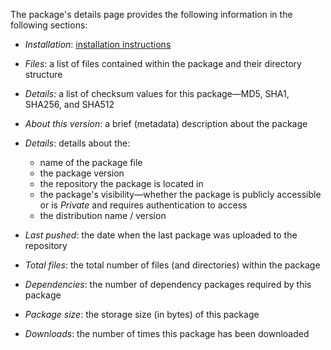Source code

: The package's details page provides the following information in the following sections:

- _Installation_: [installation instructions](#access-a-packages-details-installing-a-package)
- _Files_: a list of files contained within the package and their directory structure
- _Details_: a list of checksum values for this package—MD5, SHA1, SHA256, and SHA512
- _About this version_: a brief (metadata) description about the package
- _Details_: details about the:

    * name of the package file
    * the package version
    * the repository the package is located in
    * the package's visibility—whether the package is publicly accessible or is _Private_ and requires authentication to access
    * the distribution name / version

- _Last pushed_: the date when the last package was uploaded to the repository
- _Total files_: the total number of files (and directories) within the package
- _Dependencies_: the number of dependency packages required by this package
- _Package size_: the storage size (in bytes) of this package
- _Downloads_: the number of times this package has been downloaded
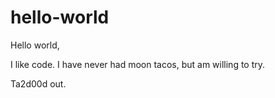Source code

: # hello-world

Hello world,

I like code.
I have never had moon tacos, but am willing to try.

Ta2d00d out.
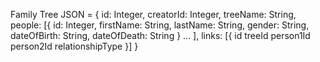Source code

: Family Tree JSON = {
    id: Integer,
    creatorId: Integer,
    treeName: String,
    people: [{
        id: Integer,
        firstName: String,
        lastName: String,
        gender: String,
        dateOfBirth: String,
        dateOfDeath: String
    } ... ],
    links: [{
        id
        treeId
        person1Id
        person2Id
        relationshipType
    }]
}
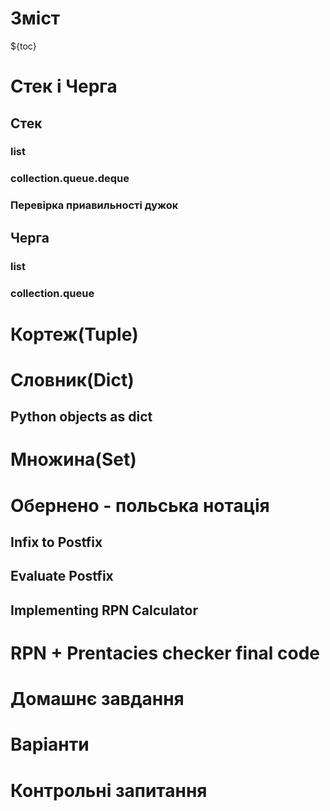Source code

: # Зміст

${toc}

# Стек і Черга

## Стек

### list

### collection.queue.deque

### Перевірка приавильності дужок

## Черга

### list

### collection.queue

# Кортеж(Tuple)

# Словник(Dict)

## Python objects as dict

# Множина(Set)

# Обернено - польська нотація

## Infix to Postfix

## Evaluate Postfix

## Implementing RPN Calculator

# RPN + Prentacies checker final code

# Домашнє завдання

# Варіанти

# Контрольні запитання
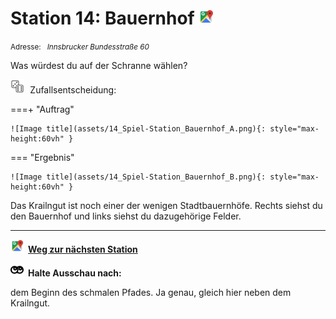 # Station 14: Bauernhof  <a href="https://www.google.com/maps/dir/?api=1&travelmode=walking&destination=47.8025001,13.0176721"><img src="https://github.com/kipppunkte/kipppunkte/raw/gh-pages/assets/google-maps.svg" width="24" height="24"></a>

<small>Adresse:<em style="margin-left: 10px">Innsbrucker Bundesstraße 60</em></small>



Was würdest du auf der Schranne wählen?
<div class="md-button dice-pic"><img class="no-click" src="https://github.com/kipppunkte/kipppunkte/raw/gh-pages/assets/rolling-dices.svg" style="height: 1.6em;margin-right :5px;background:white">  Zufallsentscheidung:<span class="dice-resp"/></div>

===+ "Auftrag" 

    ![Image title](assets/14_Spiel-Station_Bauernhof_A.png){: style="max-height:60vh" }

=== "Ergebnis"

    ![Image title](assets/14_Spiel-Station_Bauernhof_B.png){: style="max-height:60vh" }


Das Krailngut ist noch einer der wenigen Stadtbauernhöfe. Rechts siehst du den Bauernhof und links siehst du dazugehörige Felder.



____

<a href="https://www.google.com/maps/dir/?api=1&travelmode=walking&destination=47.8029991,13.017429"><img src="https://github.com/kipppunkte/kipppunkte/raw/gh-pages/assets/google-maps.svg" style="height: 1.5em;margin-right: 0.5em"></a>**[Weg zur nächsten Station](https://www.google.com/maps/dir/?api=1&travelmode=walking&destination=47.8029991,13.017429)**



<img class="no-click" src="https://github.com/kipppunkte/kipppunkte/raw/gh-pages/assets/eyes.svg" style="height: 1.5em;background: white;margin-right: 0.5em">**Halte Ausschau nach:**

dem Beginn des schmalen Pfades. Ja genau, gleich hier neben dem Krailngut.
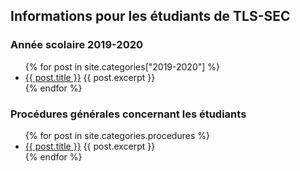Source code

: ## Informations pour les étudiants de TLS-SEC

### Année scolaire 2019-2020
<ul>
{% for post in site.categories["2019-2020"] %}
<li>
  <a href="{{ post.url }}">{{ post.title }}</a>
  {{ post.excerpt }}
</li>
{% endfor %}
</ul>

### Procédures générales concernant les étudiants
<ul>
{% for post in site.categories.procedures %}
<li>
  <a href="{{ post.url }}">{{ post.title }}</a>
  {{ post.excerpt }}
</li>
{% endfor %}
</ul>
+ + + + +
> [Task brief] Considering each line of the records on its own, count those that contain "title" and give only that number.

> [Task solution] 4